No fim de semana, após o jornal Folha de S.Paulo revelar que o presidenciável tinha deixado de informar empresas suas nos Estados Unidos e no Brasil, a campanha admitiu "inconsistências pontuais" e afirmou que as participações "são inexpressivas em relação ao patrimônio do candidato e correspondem a empresas inativas ou sem rendimentos". Leia mais Cury tinha declarado inicialmente um patrimônio de R$ 242,2 milhões. Ao complementar a declaração de bens, os advogados acrescentaram um valor de R$ 311.849,91, fazendo o patrimônio total saltar para R$ 242,5 milhões — o que o coloca como o candidato ao Palácio do Planalto com maior volume de bens nesta eleição Foram adicionados como bens: 50% das cotas de participação societária na empresa Free Mind Publish KKC, situada nos EUA, com valor de R$ 268.524,91; 5% de participação societária na empresa Cury Academia Comportamental LLC, também localizada nos EUA (R$ 37.710,40); 100% de participação na empresa Contemplare Investments LLC (R$ 5.114,60); e Contemplare Inteligência Imobiliária Ltda. (R$ 500,00).
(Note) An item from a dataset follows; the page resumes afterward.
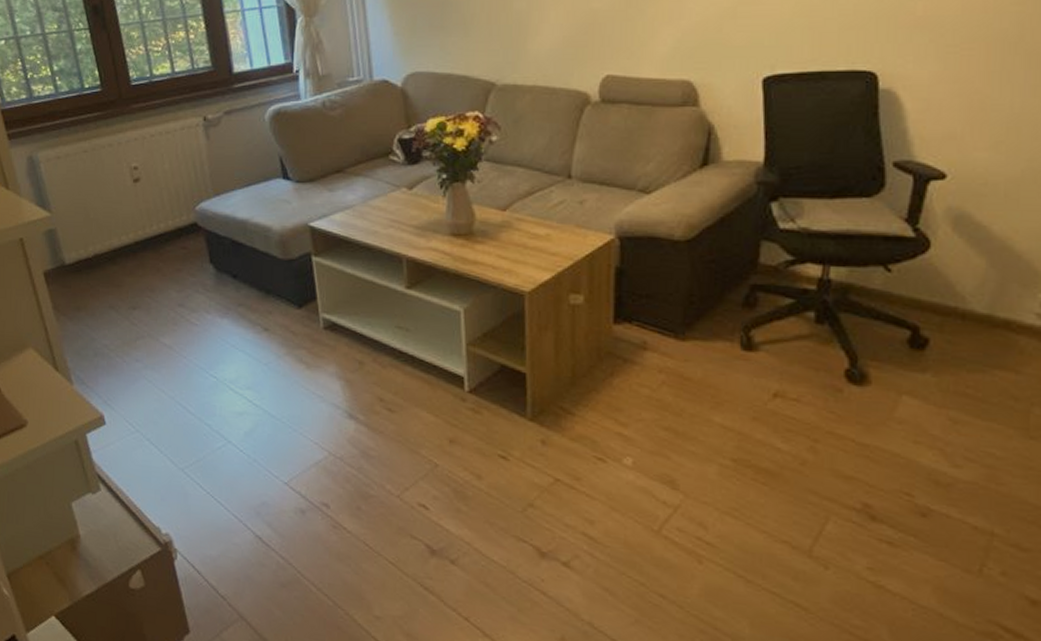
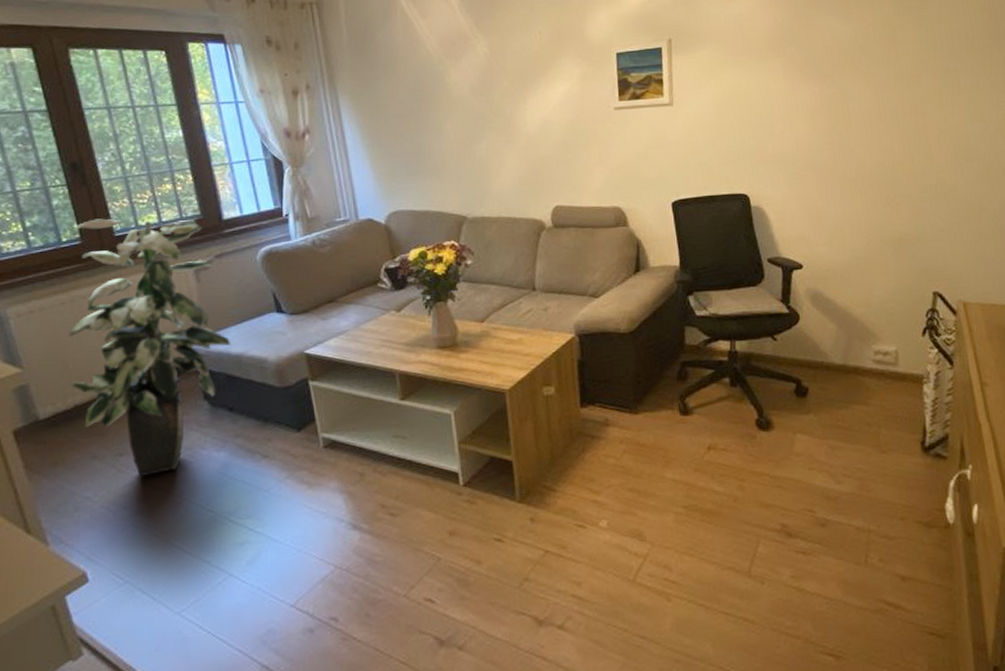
indoor plant: none [90,66,237,332] -> present [68,218,231,476]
Cury fez o complemento "espontaneamente, de forma tempestiva e de boa-fé", segundo afirmaram os advogados no documento. Eles pediram ao TSE que fosse feita a atualização "sem qualquer prejuízo para o devido processamento e deferimento do registro de candidatura". Não houve ainda um parecer da Justiça Eleitoral.
Questionado nesta terça-feira (9), durante agenda de campanha em São Paulo, o presidenciável disse que sua campanha já tinha providenciado a retificação e que as empresas ausentes da lista não correspondem "a nem 0,5%" de todos os seus bens.
"São várias empresas, que estavam em outros contadores e acabaram passando ali despercebidas e agora foram acrescentadas", afirmou o escritor, médico psiquiatra e palestrante, que está em terceiro lugar nas pesquisas de intenção de voto, atrás de Luiz Inácio Lula da Silva (PT) e Flávio Bolsonaro (PL).